Did they fulfill their responsibilities under the contract or not. DT is not a part of this. I mean, the burden is on [QT] to prove that there was a breach of this contract and you need to defend this contract. It's [sic] only relevance is that that wasn't a responsibility [ASI] had.
. . . .
But it's very narrowly limited there.
. . . .
But I am going to admonish both of you that I think DT is not in this, tread gently there.3 I just don't know where we're going to go with that other than the fact that I think you need to defend this contract, Mr. Carr, and you need to focus on this contract, Mr. Steele and Mr. Lehman, and this is not a negligence case so causation is not an issue.4

¶44 We do not find and QT does not refer us to any place in the record where the trial court allowed ASI to pursue negligence of a non-party as a defense or a theory of recovery, or allowed ASI to present such an argument to the jury. The trial court clearly set forth to counsel in bench conferences and to the jury in its instructions that the only claims to be decided by the jury on QT's petition and ASI's counterclaim were the parties' respective breach of contract claims. As noted in the previous section, evidence regarding who was contractually responsible for removing the debris from the hotel site was probative and relevant to the factual questions at the heart of the breach of contract issues, and we see nothing in the record on this issue on which to conclude the trial court abused its discretion.

CONCLUSION

¶45 Having found no reversible error at trial, we affirm the trial court's rulings.

¶46 AFFIRMED.

FISCHER, C.J., and BARNES, P.J., concur.

FOOTNOTES

1 QT's Ex. No 3.

2 The trial court seemed uncertain about how to deal with the questions of (1) D-T's contractual duty to QT, and (2) D-T's previous involvement in the case as a third-party defendant who was dismissed before trial. The court attempted to avoid error by not allowing the jury to hear D-T's history in the litigation and why it was no longer in the case. It did, however, allow testimony and argument to the jury by both parties regarding D-T's duty to remove debris from the site, but it refused to allow ASI to introduce the D-T contract or its specific provision which neither party disputed established D-T's responsibility to remove debris from the site.

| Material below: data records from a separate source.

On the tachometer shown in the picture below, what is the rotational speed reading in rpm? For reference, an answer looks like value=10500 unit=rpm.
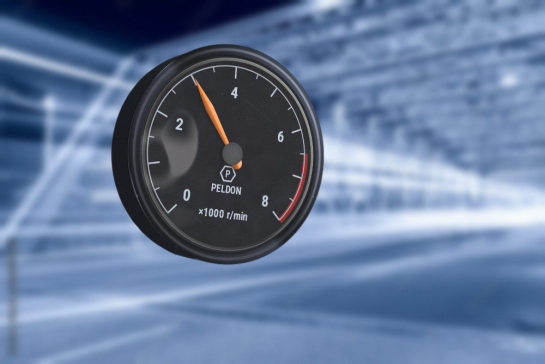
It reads value=3000 unit=rpm
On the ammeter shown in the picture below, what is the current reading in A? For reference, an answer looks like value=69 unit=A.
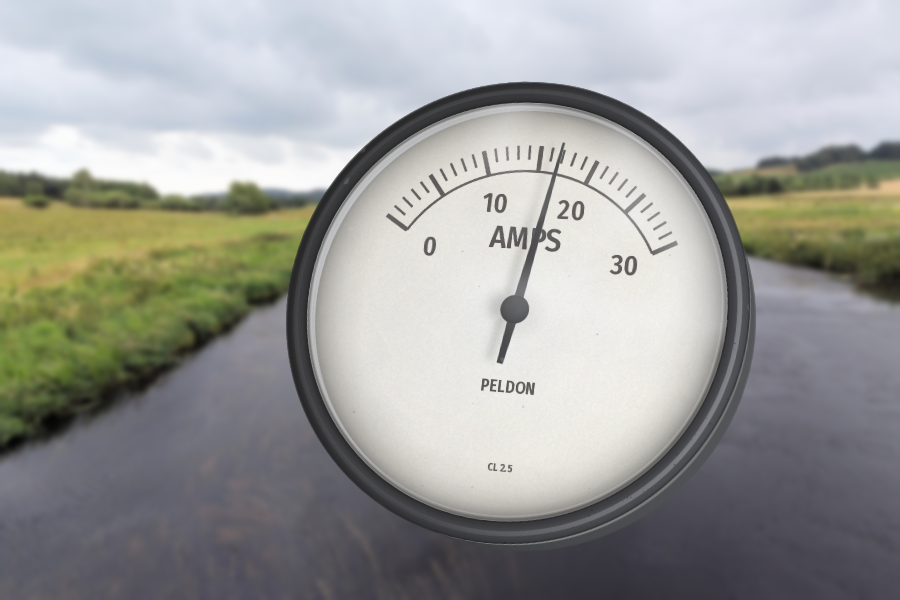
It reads value=17 unit=A
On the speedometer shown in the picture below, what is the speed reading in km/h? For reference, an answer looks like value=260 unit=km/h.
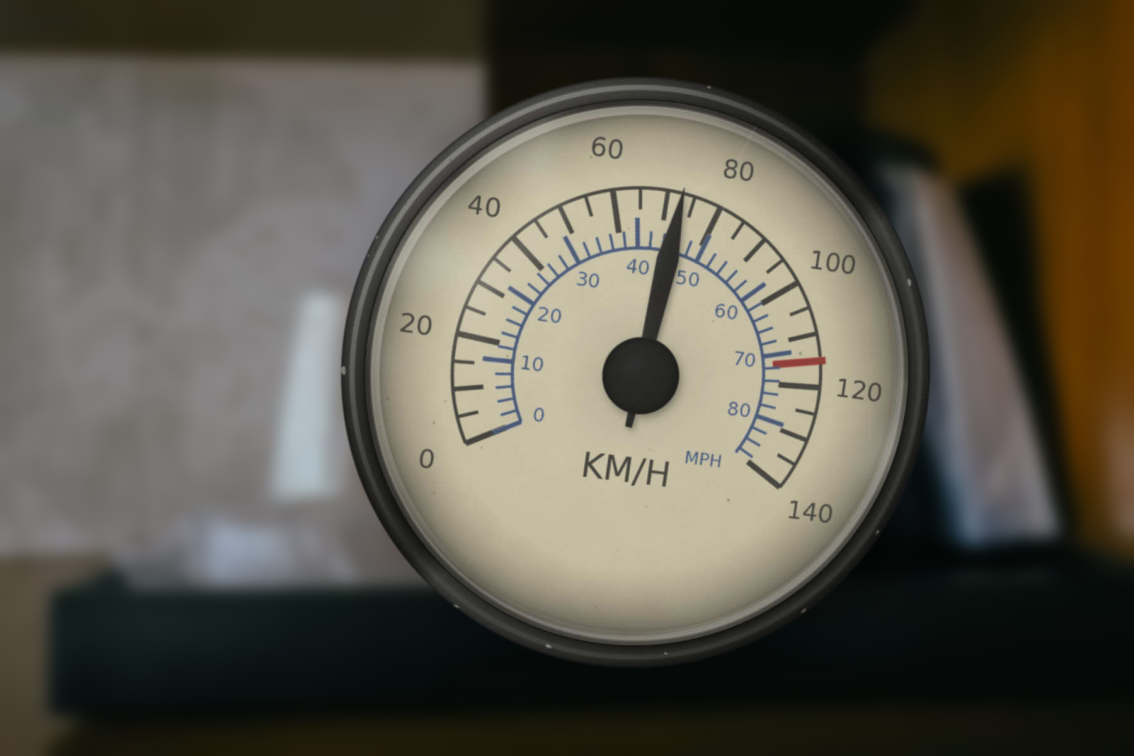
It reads value=72.5 unit=km/h
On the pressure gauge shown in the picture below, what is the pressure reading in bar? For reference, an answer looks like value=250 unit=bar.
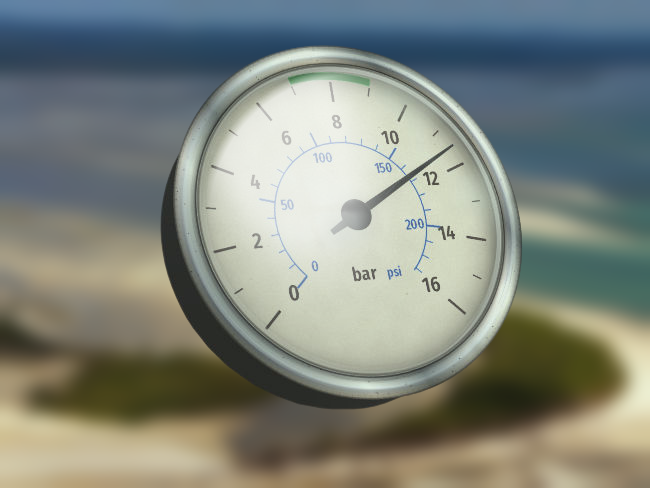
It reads value=11.5 unit=bar
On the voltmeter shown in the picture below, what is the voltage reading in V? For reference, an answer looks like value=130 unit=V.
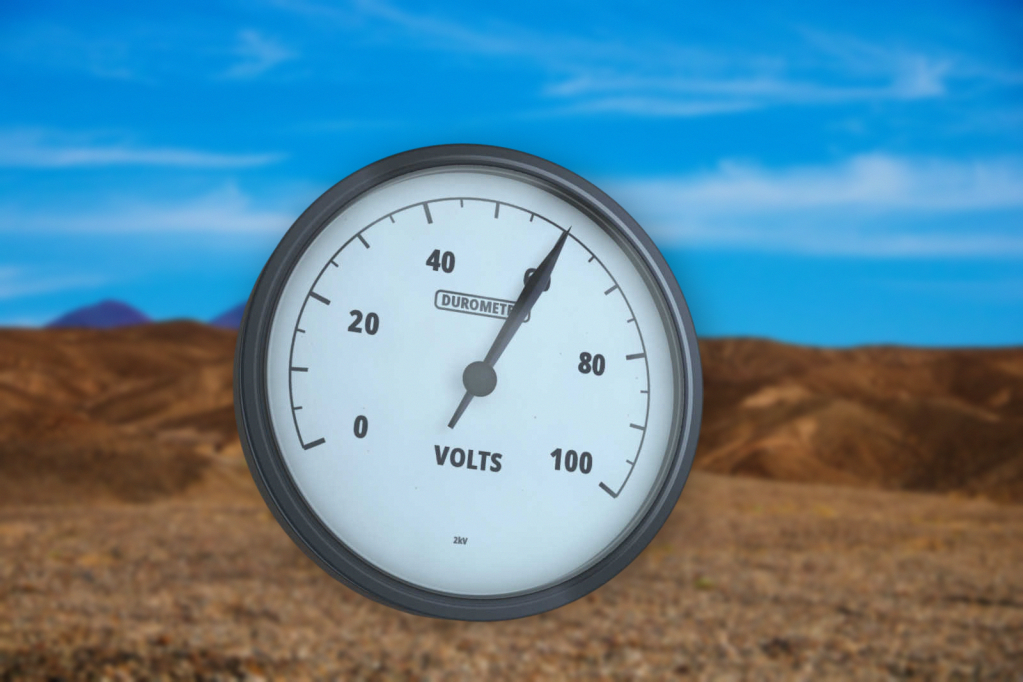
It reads value=60 unit=V
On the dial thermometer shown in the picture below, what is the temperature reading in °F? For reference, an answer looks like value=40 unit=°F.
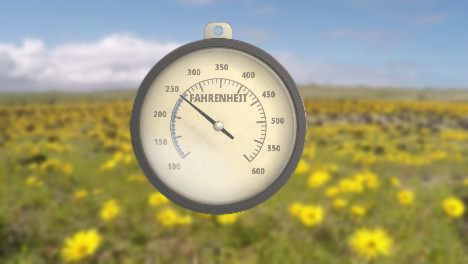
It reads value=250 unit=°F
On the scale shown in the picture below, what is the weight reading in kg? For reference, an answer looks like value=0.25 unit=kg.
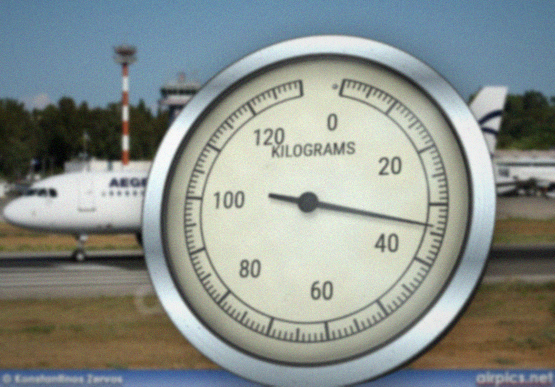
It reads value=34 unit=kg
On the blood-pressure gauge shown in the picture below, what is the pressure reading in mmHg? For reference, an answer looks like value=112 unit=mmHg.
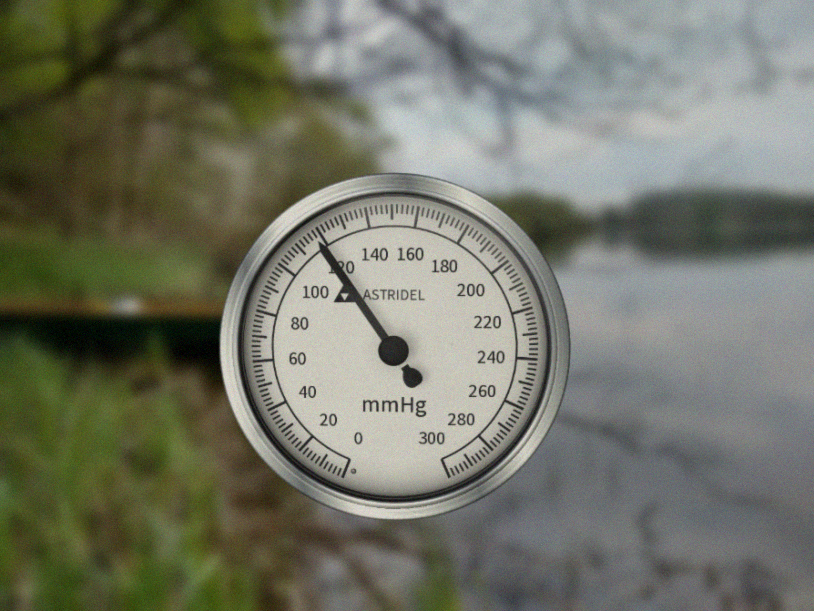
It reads value=118 unit=mmHg
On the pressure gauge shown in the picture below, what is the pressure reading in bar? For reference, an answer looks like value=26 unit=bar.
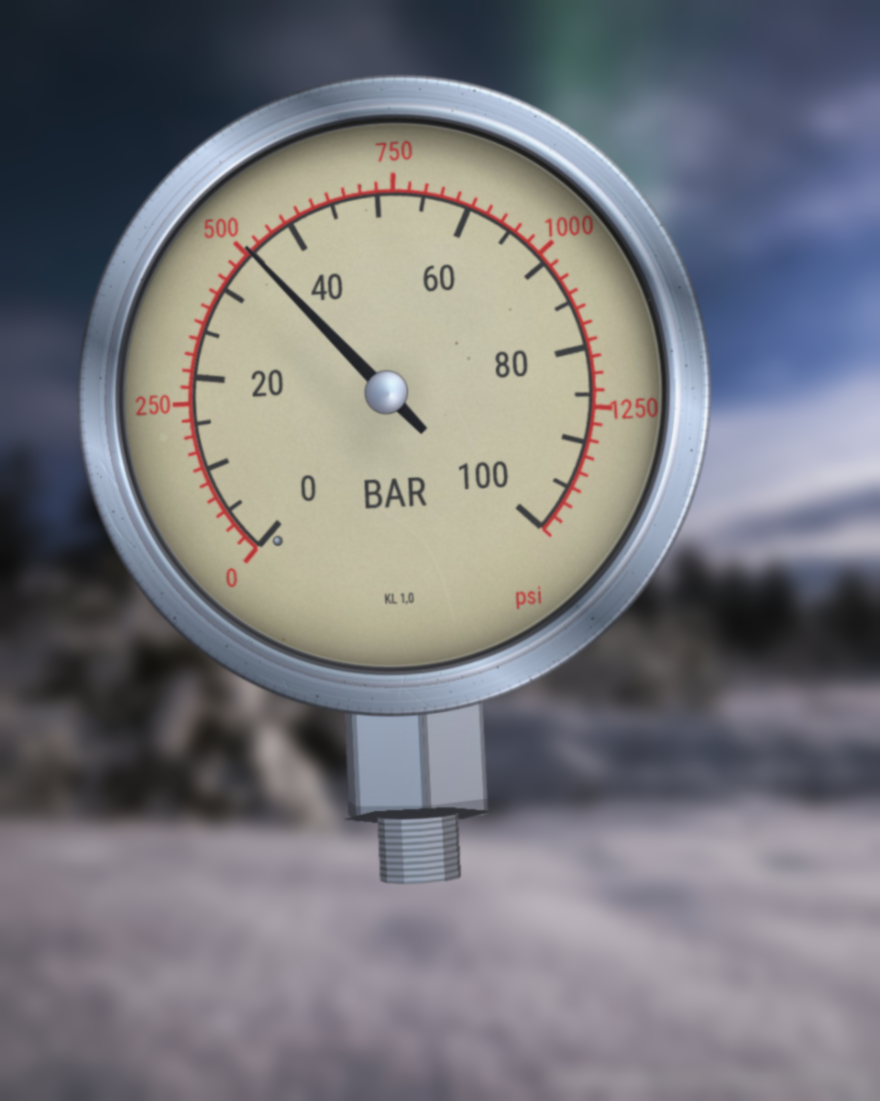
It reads value=35 unit=bar
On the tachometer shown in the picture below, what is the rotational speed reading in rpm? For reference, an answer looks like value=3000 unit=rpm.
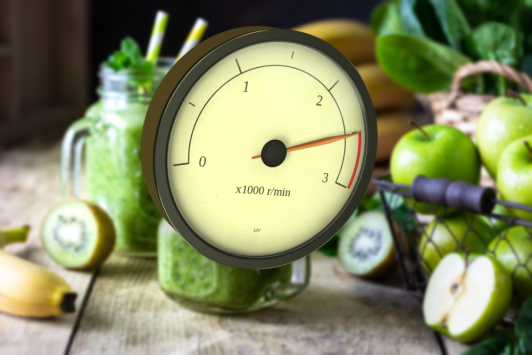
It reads value=2500 unit=rpm
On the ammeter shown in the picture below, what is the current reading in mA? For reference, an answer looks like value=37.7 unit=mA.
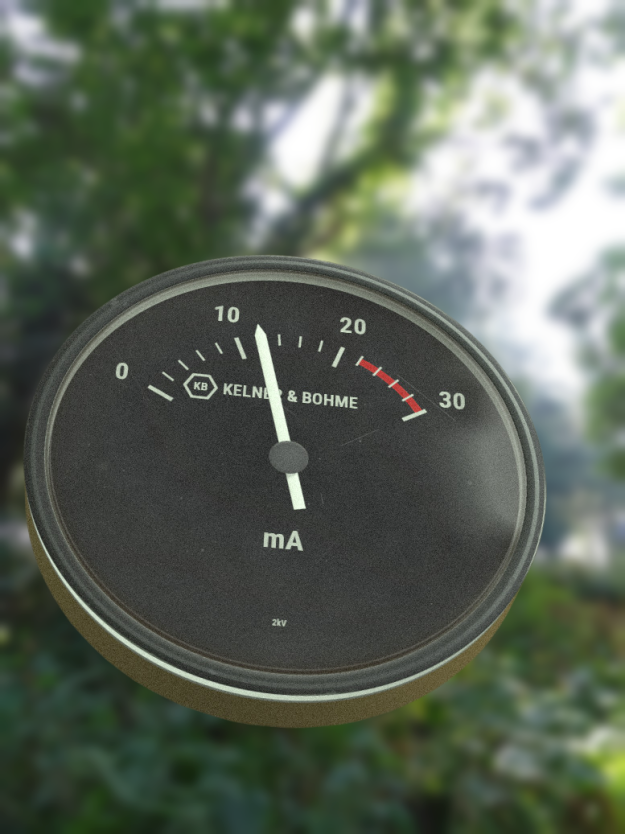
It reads value=12 unit=mA
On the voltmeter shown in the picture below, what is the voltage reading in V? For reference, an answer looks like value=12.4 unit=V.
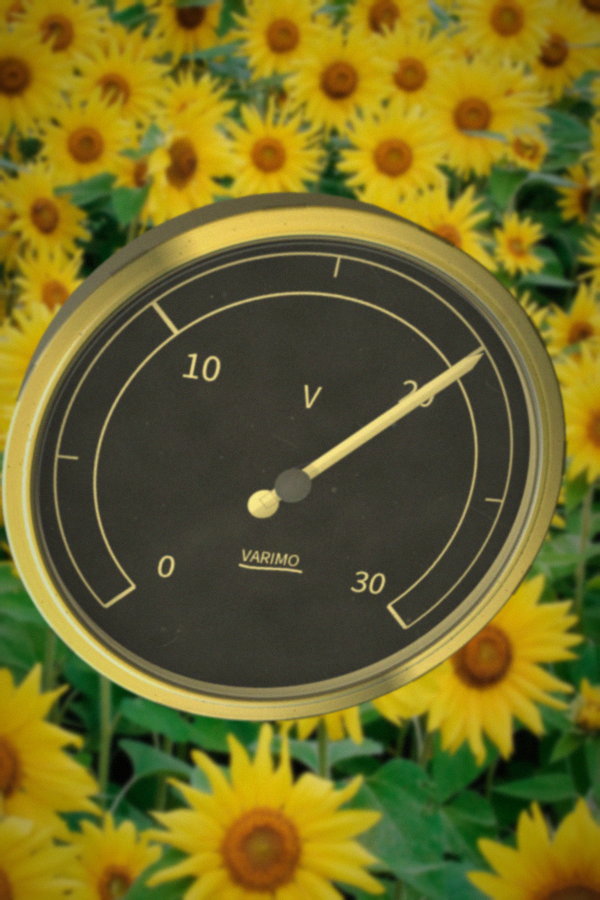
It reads value=20 unit=V
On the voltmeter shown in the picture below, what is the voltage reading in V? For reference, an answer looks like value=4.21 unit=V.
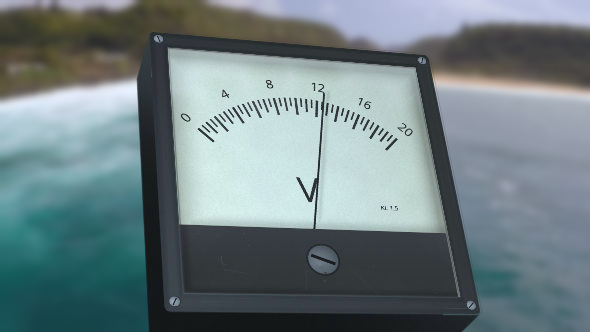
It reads value=12.5 unit=V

The trial court found that the D-T contract was "extrinsic evidence" being offered to interpret ASI's contract and sustained QT's objection to its admission. There is nothing vague or uncertain, and thus needing "interpretation," about the debris responsibilities of ASI and D-T as stated in their respective contracts. Rodney Loyd, QT's Director of Real Estate, testified on direct examination that he was not contending that it was ASI's responsibility "to remove the rubble from the ground." Tr., p. 279. As ASI's counsel argued to the trial court in urging the admission of D-T's contract with QT: "The jury needs to be told whose responsibility was whose. We have our contract that defines our responsibilities and they're trying to blame somebody else's responsibility onto my client. I am able to defend myself by saying you had an agreement with another contractor to do the very thing you're blaming us for." Although the trial court incorrectly found D-T's contract to be "extrinsic evidence," the error in excluding this document favors QT and does not mandate reversal.

3 See n.1 supra.

4 It is not clear what "causation" the trial court is referring to. In earlier colloquy with counsel, the trial court indicated that causation of the fire was not an issue in the case. However, although negligence as a cause of QT's damages was not an issue for the jury's consideration, the question of "causation," i.e., whether QT's damages were "a direct result" of ASI's alleged breach of contract, was clearly an issue for the jury to decide if it found ASI in breach of its contractual duties to QT. Trial court's Instruction No. 10 to the jury, R. at p. 230 (based on Oklahoma Uniform Civil Jury Instruction Number 23.1).